If $G$ is a group, show that $x^2ax=a^{-1}$ has a solution if and only if $a$ is a cube in $G$

Question

I was checking my old set of homework problems that I found this one:

If $G$ is a group, show that $x^2ax=a^{-1}$ has a solution if and only if $a$ is a cube in $G$.

One direction is easy. If $a$ is a cube in $G$ then there exists $y \in G$ such that $a=y^3$. Now with direct manipulations it is shown that $x=y^{-2}$ is a solution to $x^2ax=a^{-1}$.
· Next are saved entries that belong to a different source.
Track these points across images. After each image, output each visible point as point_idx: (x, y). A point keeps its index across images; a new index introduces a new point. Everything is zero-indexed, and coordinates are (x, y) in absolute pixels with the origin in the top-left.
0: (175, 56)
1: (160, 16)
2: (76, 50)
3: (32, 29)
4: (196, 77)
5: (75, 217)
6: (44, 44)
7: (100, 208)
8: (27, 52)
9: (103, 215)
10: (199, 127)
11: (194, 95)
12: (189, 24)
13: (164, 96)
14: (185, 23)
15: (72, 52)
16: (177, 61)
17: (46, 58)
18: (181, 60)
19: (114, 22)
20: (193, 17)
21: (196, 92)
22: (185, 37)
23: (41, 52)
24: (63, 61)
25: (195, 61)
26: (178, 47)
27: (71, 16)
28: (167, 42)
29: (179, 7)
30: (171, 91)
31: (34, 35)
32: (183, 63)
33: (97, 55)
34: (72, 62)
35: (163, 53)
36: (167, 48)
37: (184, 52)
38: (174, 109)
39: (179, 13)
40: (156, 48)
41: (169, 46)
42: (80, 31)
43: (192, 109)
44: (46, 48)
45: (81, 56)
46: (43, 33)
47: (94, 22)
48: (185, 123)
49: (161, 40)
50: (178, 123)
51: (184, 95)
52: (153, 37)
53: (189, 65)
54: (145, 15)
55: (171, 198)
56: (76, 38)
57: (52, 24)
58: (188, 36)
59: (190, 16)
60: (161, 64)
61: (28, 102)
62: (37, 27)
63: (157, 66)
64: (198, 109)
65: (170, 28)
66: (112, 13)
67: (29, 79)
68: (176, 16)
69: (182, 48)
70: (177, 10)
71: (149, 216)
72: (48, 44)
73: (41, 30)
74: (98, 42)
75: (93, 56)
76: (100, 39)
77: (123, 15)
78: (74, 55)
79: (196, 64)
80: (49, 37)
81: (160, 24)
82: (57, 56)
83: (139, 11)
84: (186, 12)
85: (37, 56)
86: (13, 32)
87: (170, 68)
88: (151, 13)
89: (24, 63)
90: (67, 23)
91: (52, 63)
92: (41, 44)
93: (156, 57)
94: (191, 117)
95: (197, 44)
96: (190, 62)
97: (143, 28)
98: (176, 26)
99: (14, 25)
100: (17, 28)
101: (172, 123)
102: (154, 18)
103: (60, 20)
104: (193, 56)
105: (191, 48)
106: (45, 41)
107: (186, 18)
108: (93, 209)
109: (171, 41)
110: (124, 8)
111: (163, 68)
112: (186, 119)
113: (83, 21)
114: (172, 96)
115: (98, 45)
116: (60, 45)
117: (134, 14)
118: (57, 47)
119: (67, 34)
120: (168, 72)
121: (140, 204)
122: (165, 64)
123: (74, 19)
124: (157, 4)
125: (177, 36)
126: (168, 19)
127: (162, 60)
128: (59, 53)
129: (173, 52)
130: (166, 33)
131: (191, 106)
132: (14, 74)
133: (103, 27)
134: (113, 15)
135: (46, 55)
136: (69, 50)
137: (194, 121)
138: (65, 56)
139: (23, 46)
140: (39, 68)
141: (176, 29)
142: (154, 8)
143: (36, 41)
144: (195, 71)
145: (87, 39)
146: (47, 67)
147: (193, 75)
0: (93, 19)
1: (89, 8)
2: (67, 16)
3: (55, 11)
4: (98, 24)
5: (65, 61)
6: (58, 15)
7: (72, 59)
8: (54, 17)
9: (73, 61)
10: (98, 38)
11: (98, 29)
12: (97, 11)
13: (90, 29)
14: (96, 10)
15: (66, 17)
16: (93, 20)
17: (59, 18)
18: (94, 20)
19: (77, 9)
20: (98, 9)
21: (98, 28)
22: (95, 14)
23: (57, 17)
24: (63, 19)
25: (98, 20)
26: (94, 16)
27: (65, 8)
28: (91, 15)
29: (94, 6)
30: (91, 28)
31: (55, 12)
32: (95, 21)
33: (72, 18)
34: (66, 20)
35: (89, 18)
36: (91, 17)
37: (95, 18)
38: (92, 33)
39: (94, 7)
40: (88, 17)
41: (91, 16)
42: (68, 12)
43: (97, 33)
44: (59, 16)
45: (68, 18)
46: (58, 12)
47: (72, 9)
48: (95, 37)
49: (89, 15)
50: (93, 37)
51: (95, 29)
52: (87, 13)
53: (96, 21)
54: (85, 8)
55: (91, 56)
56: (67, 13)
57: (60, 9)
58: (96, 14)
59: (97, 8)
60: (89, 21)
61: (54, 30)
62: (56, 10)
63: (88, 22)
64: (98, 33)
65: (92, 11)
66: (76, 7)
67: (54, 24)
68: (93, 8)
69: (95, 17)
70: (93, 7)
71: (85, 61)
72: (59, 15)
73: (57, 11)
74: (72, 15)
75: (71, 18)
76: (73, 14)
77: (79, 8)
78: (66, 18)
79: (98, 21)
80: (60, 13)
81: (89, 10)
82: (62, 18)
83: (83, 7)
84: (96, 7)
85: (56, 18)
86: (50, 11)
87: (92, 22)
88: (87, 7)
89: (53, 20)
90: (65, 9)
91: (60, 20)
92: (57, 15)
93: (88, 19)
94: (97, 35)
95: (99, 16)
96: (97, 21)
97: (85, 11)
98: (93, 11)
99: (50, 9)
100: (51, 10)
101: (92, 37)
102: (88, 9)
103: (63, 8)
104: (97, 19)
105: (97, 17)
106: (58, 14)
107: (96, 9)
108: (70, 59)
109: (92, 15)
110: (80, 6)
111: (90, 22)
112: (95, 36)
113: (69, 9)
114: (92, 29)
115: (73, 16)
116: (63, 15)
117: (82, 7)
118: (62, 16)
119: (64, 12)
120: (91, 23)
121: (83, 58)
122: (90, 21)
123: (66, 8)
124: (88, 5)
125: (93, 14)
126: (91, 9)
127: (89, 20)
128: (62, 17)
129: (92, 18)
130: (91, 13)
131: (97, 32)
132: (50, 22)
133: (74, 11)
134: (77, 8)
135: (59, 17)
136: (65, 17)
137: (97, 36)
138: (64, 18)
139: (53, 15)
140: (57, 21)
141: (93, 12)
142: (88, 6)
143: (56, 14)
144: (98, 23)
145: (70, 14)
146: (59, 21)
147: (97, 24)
The other direction is harder though. I first attempted to isolate $x$ and then somehow show that it's necessary for $a$ to be a cube. But since I had no idea how to isolate $x$ I gave up. Then I decided to prove the existence of $y \in G: a=y^3$ by showing that a particular map is bijective so I can come up with a nice variable change to conclude that $a$ must be a cube, but this attempt failed as well. I'm tired now, so I think I'm giving up. I'm looking for a hint or a complete solution if a hint is not possible at this stage.

Answer 1

Starting with $x^{2}ax=a^{-1}$, try to manipulate the left-hand side to $xaxaxa= (xa)^3$ by judicious multiplications of the equation by $x, x^{-1}, a$, and $a^{-1}$. You will be pleasantly surprised by what ends up on the right.

Answer 2

Take your solution to the first direction as a clue: if $a = y^3$ and $x = y^{-2}$, then $y = ax = xa$. So it might be natural to guess that $a$ will be equal to $y^3$ for this choice of $y$, and indeed, it is not difficult to show that this is the case.